Your answer should be a number only: the count of lines in the following entries that contain "Tumor".

* * * *

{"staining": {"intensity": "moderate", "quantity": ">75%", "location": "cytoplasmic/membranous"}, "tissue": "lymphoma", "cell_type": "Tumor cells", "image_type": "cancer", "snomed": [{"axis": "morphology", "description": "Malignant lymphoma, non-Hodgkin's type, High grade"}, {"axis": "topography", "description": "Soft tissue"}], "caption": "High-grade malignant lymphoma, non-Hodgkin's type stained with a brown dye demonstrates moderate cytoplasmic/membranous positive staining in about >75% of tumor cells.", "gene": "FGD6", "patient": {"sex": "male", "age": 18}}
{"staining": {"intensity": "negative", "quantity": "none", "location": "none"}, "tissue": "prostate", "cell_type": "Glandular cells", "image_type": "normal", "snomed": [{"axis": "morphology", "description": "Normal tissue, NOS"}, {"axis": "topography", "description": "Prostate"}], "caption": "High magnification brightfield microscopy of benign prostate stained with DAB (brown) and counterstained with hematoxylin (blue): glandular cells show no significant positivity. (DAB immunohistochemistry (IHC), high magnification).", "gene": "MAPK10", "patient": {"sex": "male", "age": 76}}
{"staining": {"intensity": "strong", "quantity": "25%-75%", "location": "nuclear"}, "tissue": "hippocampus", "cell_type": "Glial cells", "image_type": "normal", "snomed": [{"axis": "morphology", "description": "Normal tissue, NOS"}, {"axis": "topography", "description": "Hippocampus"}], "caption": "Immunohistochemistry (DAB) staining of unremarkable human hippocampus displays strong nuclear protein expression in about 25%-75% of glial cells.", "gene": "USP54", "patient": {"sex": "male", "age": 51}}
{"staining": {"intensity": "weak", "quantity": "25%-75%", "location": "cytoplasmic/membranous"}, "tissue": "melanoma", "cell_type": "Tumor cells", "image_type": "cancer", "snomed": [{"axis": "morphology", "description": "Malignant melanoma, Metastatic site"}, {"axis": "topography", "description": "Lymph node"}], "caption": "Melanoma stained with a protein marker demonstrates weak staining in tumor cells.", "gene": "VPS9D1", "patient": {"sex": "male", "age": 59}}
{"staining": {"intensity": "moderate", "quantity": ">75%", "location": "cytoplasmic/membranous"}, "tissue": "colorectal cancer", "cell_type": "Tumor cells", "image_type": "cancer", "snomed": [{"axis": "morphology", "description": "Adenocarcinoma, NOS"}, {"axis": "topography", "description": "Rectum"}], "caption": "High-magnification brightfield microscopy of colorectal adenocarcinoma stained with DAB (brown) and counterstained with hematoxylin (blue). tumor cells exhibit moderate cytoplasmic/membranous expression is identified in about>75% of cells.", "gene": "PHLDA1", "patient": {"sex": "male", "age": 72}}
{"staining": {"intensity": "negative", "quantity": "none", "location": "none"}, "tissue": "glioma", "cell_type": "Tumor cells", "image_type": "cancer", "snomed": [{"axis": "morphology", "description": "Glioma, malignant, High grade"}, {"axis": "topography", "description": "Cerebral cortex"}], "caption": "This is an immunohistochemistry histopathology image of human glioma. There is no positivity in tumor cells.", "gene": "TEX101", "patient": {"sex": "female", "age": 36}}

* * * *

(EXERCISE RESULT) 4